Following her elegant farewell to the screen, she posed for Playboy magazine in 1974, as it marked its 40th anniversary. After that, she sank into profound silence. Even when she wanted solitude, she could not avoid the boats eager to show tourists BB’s home. She remained largely unseen for years, until in 1977 she saw the tragedy of hunted seals. Together with activists, she went to Canada and took iconic photographs with seals on the ice. Yet this act was poorly received in many countries, especially in France. She was criticized for once being a sex symbol and for having been an inattentive mother. Hurt by the campaign conducted against her, she withdrew once again.

It would take her nine years to reappear in public. In 1986, she founded the Brigitte Bardot Foundation and financed it by auctioning off her jewelry and personal belongings. She became so carried away during the auction that she eventually put the auctioneer’s gavel up for sale. She had always been like that—pushing boundaries, surrendering to her excitement. That same year, she became a vegetarian.

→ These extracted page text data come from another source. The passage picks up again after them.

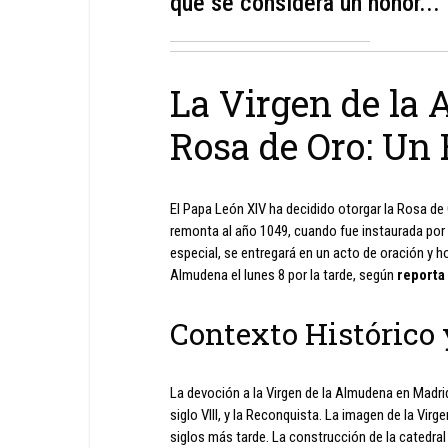
que se considera un honor...
La Virgen de la 
Rosa de Oro: Un 
El Papa León XIV ha decidido otorgar la Rosa de 
remonta al año 1049, cuando fue instaurada por
especial, se entregará en un acto de oración y h
Almudena el lunes 8 por la tarde, según
reporta
Contexto Histórico 
La devoción a la Virgen de la Almudena en Madri
siglo VIII, y la Reconquista. La imagen de la Virg
siglos más tarde. La construcción de la catedral a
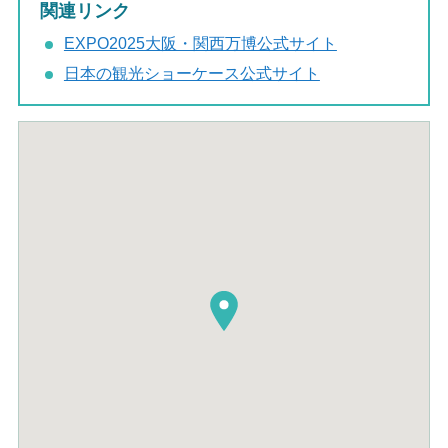
関連リンク
EXPO2025大阪・関西万博公式サイト
日本の観光ショーケース公式サイト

As an activist, she sometimes wrote to the President of China to protect bears, sometimes asked the Queen of Denmark to safeguard dolphins, and sometimes provided assistance for the sterilization of stray dogs in Bucharest. In a documentary, she said, “I spent my youth and beauty on men. I want to spend my wisdom and my existence on animals.”

She was frequently criticized for her support of far-right views, accused of racism, and put on trial.

In 1985, she was awarded the Legion d’Honneur. She was a member of the United Nations Environment Programme’s Global 500 Roll of Honour and received various awards and recognitions from UNESCO and People for the Ethical Treatment of Animals (PETA).

She lived fast but did not die young. She never underwent cosmetic surgery and became a legend while still alive. On 28 December 2025, she closed those magnificent eyes forever. The son she called “the person I love most in this world,” her grandchildren, and her son’s grandchildren took their places at the funeral. For the first time, the entire family was together.